Niazi Farheen, Naeem Sameen Bin
Department of Neurology, Pakistan Atomic Energy Commission (PAEC) General Hospital, Islamabad.
Department of Medicine, Pakistan Atomic Energy Commission (PAEC) General Hospital, Islamabad.
J Coll Physicians Surg Pak. 2017 Sep;27(9):577-578.
Artery of Percheron (AOP) is a rare vascular variant of posterior cerebral circulation and it supplies blood to the bilateral paramedian thalami and the rostral midbrain. Artery of Percheron infarct requires a comprehensive clinical and radiological examination. It can be easily overlooked due to normal CTfindings and wide range of differential diagnosis. Classic triad of presentation is altered mental status, memory impairment and the vertical gaze palsy. We report a case of a 66-year female who had sudden onset of severe vertigo, diplopia and ataxia. Anon-contrast CTBrain was performed which was normal. Her MRI brain with diffusion weighted images (DWI) confirmed bilateral thalamic infarcts which were initially thought to be calcifications, as usually happens with diagnosing artery of Percheron infarcts. However, by reviewing and ruling out all other possible causes of such symptoms and further review of neuroimaging, lead us to the correct diagnosis.

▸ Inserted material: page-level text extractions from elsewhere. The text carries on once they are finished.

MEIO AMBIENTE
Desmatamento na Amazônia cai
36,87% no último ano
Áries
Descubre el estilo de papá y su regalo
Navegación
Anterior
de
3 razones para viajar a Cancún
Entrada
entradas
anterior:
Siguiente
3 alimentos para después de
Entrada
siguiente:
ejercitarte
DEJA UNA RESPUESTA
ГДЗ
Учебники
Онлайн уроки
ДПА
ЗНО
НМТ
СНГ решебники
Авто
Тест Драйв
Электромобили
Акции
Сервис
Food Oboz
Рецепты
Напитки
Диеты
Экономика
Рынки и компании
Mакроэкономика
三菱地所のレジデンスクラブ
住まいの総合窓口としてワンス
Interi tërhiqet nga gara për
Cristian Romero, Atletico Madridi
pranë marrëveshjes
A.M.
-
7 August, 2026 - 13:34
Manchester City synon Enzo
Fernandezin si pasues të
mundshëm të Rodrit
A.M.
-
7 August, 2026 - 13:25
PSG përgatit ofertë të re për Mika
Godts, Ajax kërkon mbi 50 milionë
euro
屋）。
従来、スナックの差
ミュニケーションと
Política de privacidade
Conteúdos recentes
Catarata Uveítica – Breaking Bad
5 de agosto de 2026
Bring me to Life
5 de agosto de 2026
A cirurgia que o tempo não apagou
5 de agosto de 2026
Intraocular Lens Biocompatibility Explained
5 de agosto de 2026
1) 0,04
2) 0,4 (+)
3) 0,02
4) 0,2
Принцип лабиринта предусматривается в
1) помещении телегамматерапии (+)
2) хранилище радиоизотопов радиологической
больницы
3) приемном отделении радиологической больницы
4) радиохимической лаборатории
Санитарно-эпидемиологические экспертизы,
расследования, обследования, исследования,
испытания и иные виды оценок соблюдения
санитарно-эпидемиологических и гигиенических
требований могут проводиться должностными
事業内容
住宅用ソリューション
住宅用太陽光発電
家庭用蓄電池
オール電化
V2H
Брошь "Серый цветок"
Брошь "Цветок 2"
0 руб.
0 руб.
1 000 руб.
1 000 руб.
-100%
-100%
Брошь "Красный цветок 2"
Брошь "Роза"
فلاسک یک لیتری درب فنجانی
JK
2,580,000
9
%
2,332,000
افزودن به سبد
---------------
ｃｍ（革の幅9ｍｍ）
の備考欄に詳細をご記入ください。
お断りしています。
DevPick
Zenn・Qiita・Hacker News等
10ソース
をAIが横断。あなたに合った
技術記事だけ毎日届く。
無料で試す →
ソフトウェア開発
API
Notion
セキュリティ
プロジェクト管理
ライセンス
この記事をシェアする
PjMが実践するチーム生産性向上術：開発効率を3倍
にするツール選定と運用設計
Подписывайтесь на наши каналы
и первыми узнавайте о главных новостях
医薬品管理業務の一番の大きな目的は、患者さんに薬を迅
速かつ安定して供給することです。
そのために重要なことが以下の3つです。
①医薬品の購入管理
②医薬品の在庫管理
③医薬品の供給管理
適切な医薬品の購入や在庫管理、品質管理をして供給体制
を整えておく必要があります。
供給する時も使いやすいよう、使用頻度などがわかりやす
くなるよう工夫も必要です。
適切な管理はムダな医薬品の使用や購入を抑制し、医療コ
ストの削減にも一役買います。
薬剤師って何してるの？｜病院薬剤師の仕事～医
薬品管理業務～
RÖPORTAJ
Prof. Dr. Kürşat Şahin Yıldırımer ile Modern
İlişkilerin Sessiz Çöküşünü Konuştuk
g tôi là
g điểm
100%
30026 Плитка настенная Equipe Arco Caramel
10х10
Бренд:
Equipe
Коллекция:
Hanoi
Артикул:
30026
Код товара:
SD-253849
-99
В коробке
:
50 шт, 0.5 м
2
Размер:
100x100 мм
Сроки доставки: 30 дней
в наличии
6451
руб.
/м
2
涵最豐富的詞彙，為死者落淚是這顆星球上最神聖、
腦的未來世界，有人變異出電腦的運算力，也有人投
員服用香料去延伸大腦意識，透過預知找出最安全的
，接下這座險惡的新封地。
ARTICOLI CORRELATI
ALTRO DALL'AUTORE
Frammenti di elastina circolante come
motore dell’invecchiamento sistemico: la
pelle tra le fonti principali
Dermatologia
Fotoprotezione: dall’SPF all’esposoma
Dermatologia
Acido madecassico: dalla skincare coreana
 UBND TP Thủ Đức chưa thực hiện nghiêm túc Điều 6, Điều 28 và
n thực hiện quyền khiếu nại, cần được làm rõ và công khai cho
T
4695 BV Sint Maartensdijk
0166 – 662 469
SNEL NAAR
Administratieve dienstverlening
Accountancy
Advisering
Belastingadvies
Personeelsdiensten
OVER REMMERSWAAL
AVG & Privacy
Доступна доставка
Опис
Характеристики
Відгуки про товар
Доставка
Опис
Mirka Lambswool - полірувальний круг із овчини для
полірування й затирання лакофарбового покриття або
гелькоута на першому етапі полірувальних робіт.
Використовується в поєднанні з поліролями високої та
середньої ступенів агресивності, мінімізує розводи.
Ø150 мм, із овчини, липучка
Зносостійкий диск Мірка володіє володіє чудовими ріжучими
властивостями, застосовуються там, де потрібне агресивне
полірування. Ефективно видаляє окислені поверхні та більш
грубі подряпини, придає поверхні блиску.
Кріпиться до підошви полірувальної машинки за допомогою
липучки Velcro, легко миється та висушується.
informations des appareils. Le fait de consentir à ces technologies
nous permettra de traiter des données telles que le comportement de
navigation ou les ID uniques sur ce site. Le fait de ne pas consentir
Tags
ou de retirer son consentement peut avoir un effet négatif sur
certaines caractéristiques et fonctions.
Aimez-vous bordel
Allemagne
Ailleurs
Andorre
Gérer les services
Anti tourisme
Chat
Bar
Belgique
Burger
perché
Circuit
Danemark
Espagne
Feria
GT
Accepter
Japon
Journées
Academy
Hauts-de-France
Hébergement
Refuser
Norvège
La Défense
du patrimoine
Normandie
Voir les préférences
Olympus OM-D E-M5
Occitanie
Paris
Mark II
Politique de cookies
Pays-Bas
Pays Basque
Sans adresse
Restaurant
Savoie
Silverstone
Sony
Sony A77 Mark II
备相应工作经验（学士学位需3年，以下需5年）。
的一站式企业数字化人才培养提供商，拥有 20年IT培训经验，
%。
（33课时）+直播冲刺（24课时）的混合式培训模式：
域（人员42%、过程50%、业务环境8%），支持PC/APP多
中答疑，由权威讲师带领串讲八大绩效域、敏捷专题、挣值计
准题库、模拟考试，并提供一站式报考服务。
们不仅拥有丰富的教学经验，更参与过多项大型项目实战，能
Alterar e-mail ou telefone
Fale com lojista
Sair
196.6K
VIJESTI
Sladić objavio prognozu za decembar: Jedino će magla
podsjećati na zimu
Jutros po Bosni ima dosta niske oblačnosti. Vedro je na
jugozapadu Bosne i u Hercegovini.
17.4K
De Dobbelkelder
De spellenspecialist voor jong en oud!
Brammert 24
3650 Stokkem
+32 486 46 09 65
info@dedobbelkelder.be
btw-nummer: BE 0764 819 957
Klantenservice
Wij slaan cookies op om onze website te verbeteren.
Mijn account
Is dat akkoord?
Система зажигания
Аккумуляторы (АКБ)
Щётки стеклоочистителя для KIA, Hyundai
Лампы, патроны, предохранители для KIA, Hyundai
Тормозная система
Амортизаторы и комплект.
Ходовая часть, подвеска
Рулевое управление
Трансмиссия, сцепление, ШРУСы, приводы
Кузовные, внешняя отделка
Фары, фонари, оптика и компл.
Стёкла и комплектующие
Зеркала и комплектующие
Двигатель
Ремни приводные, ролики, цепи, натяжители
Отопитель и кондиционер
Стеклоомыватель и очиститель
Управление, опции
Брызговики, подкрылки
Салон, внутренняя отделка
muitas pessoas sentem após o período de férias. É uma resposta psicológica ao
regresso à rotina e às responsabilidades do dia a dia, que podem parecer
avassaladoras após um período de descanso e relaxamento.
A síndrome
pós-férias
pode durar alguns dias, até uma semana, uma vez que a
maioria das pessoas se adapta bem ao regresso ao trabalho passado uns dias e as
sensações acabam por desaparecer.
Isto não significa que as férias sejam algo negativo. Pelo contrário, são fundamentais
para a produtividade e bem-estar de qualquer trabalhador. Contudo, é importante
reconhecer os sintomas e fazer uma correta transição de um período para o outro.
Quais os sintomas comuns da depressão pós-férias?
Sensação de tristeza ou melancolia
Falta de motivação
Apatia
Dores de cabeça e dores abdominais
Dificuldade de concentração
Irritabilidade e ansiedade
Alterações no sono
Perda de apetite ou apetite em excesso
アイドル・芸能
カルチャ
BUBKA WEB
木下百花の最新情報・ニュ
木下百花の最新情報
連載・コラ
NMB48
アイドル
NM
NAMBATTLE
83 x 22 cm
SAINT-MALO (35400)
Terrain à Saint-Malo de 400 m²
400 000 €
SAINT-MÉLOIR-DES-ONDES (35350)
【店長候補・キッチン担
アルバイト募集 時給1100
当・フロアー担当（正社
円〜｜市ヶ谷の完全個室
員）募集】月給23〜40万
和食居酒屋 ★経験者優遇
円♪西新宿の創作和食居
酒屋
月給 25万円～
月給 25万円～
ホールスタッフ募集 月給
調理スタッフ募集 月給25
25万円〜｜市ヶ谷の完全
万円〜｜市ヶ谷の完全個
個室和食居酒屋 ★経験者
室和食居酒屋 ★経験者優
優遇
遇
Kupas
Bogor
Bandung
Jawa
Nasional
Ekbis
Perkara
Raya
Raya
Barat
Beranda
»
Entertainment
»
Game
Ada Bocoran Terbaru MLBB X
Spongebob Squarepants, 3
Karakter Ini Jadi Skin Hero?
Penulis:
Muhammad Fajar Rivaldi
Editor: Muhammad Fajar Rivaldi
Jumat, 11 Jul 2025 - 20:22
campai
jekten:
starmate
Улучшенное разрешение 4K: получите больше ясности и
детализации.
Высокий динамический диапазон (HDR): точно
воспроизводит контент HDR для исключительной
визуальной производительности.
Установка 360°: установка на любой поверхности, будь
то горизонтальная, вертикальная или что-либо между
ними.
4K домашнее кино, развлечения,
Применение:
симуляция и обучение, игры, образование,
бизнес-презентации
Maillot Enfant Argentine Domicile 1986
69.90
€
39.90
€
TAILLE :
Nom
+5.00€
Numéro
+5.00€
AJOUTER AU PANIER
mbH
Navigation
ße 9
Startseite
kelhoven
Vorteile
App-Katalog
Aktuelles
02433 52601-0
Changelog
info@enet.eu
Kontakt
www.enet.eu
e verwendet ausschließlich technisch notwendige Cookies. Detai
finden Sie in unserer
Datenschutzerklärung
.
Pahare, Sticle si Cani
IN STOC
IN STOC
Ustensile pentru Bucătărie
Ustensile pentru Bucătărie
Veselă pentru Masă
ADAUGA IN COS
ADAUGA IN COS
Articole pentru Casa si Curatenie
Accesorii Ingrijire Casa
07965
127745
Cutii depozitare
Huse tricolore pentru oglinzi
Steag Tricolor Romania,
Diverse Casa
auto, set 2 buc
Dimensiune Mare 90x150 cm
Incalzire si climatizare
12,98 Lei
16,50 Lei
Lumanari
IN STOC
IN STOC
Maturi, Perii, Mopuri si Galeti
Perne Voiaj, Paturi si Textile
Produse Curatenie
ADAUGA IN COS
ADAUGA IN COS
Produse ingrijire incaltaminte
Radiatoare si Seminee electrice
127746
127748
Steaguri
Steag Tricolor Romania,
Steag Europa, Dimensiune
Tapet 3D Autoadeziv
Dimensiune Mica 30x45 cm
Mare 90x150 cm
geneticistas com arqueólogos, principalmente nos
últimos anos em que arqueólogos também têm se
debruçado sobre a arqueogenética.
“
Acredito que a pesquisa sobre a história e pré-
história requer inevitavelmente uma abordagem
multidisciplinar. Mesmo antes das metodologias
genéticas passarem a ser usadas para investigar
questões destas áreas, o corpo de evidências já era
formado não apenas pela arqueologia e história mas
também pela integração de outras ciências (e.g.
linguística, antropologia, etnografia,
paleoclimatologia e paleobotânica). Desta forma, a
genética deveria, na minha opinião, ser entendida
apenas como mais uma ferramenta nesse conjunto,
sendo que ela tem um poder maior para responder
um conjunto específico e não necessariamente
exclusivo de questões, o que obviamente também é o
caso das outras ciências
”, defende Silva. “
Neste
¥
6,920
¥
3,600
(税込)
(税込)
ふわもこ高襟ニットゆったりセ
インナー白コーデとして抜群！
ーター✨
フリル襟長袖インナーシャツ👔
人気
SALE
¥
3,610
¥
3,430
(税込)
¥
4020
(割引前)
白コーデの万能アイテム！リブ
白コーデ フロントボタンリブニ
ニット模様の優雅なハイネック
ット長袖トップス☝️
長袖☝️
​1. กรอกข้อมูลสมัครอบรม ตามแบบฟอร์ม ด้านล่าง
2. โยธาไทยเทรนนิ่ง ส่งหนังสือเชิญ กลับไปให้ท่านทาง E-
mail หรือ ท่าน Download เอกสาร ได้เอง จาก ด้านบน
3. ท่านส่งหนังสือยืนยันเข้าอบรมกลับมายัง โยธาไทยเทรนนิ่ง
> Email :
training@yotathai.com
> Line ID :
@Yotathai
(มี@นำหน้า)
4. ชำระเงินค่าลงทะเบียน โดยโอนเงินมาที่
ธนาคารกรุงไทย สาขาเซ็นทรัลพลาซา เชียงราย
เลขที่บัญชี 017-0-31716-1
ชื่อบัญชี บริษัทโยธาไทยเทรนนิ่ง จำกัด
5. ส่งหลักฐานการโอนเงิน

佩谢隆动脉(AOP)是一种罕见的大脑后循环血管变异,它为双侧丘脑旁正中区域和中脑嘴侧供血。佩谢隆动脉梗死需要进行全面的临床和影像学检查。由于CT表现正常且鉴别诊断范围广泛,该病很容易被忽视。典型的三联征表现为精神状态改变、记忆障碍和垂直凝视麻痹。我们报告一例66岁女性,她突然出现严重眩晕、复视和共济失调。进行了非增强头颅CT检查,结果正常。她的头颅MRI弥散加权成像(DWI)证实双侧丘脑梗死,最初被认为是钙化,诊断佩谢隆动脉梗死时通常会出现这种情况。然而,通过回顾并排除所有其他可能导致此类症状的原因以及进一步复查神经影像学,我们得出了正确诊断。